A forum for reverse engineering, OS internals and malware analysis 

Ask your beginner questions here.
 #23068  by abas2run
 Sun Jun 08, 2014 9:33 am
Hi

can any one explain syscall proxing as an anti-forensics technique?
I read related contents but I can't follow how does it work...

thanks
 #23301  by SomeUnusedName
 Mon Jul 07, 2014 9:45 am
User mode programs rely on syscalls to query certain data about the system, as all the data structures are stored in kernel mode. For example if you view a directory's contents, what happens in the background is that a syscall is made to enumerate directory conents. If you hook that function, you can filter the response any way you like.
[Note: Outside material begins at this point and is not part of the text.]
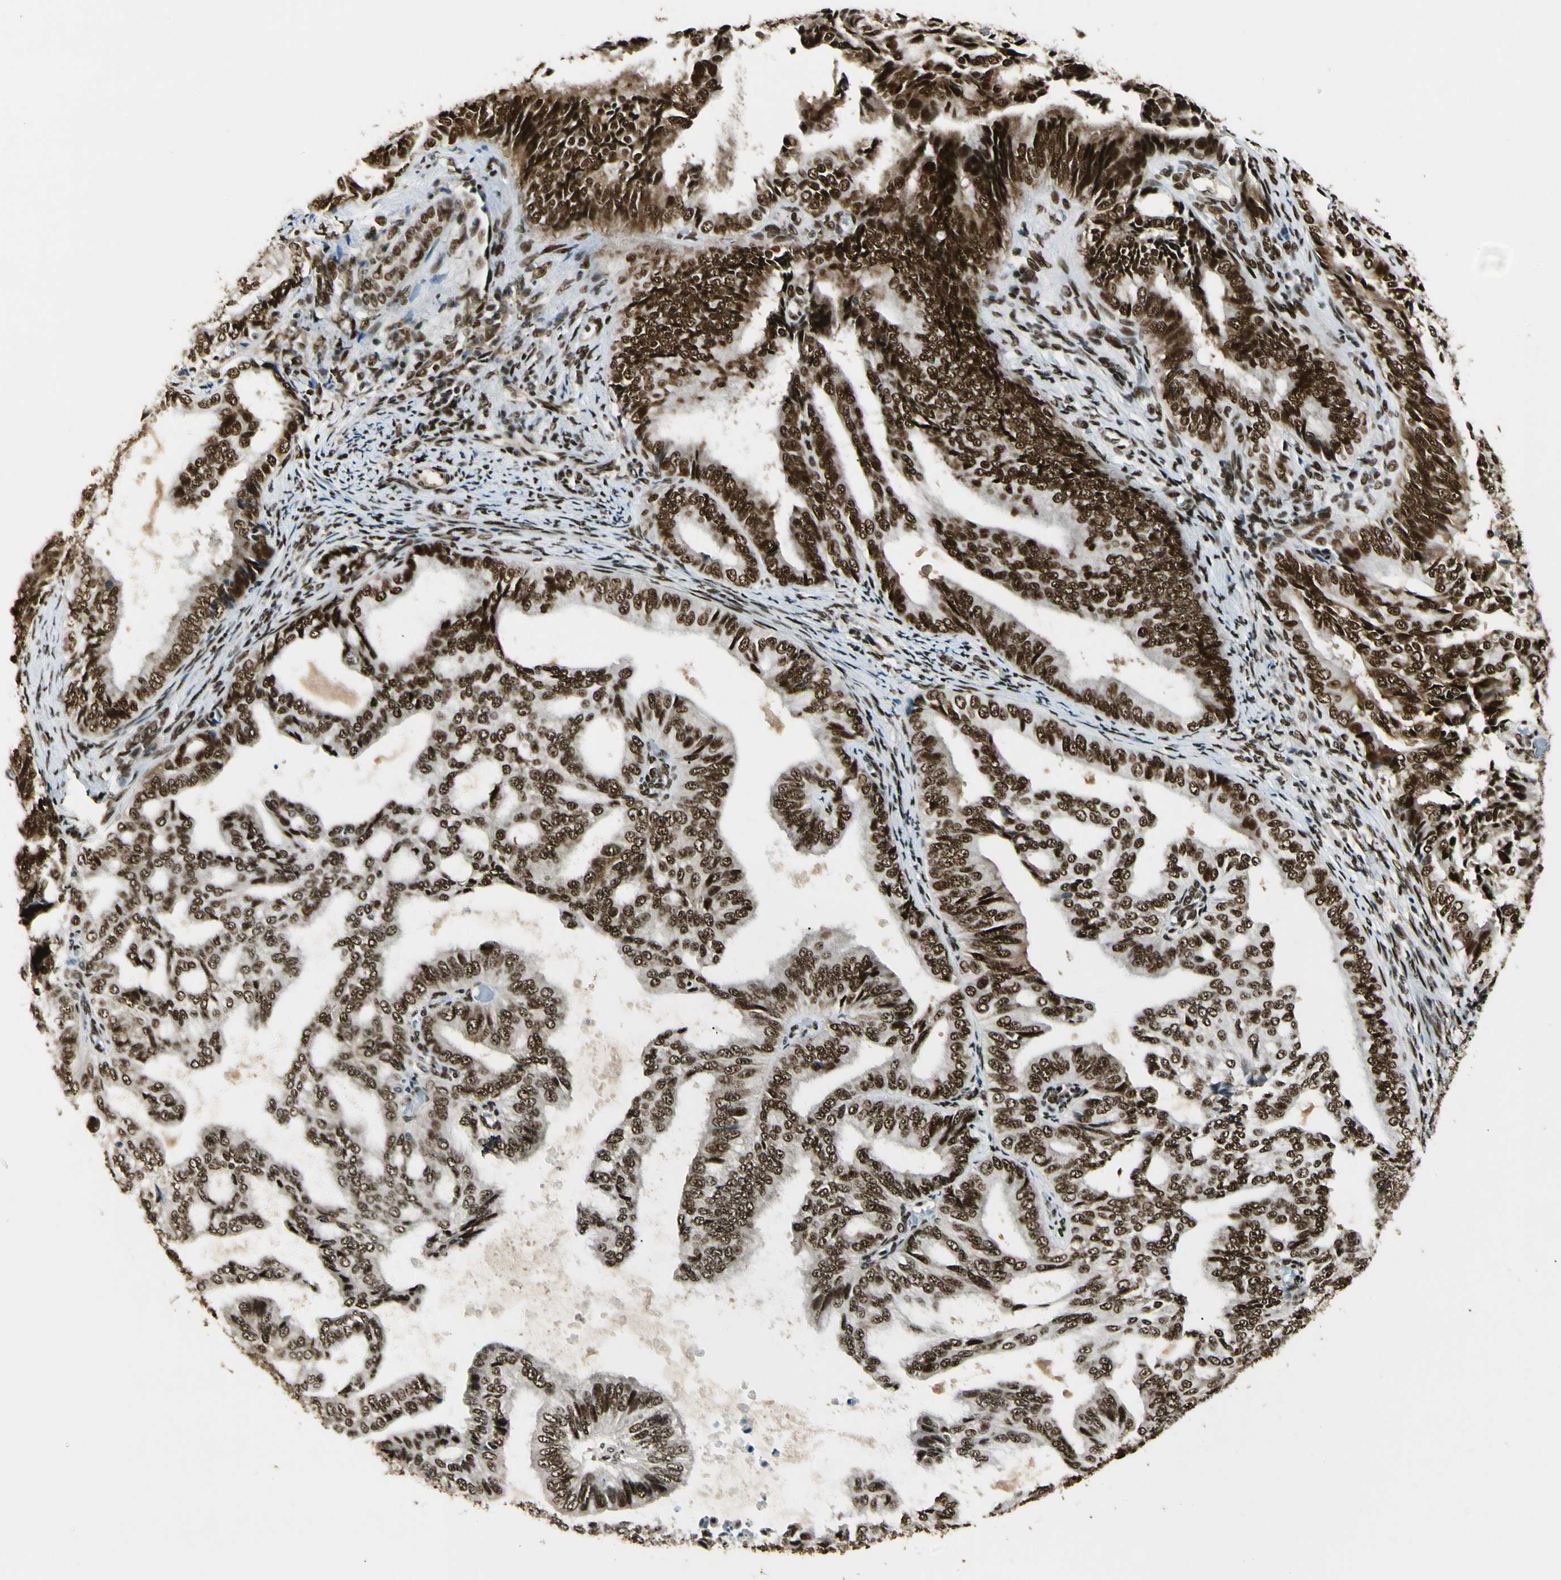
{"staining": {"intensity": "strong", "quantity": ">75%", "location": "cytoplasmic/membranous,nuclear"}, "tissue": "endometrial cancer", "cell_type": "Tumor cells", "image_type": "cancer", "snomed": [{"axis": "morphology", "description": "Adenocarcinoma, NOS"}, {"axis": "topography", "description": "Endometrium"}], "caption": "DAB immunohistochemical staining of human adenocarcinoma (endometrial) exhibits strong cytoplasmic/membranous and nuclear protein staining in about >75% of tumor cells.", "gene": "FUS", "patient": {"sex": "female", "age": 58}}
For example, you can hide files by hooking the relevant APIs, you can hide registry keys, you can hide programs, you can hide network connections, as all these actions rely on querying the kernel for that information.

So if the forensics tool on a live system is relying on user mode APIs to get a process list for example, you will only see what the syscall hook will allow you to see.
 #23348  by rnd.usr
 Sat Jul 12, 2014 12:18 pm
As above. You can hooks API's like NtCreateProcess and look for strings that match and then wipe certain things on the file system(eg. if DumpIt is shown, force shutdown.). I've seen this in action btw and is called DMS(Dead Man's hand).

My example is kinda bad because you just need to rename the process, but of course there's more advanced ways to do it.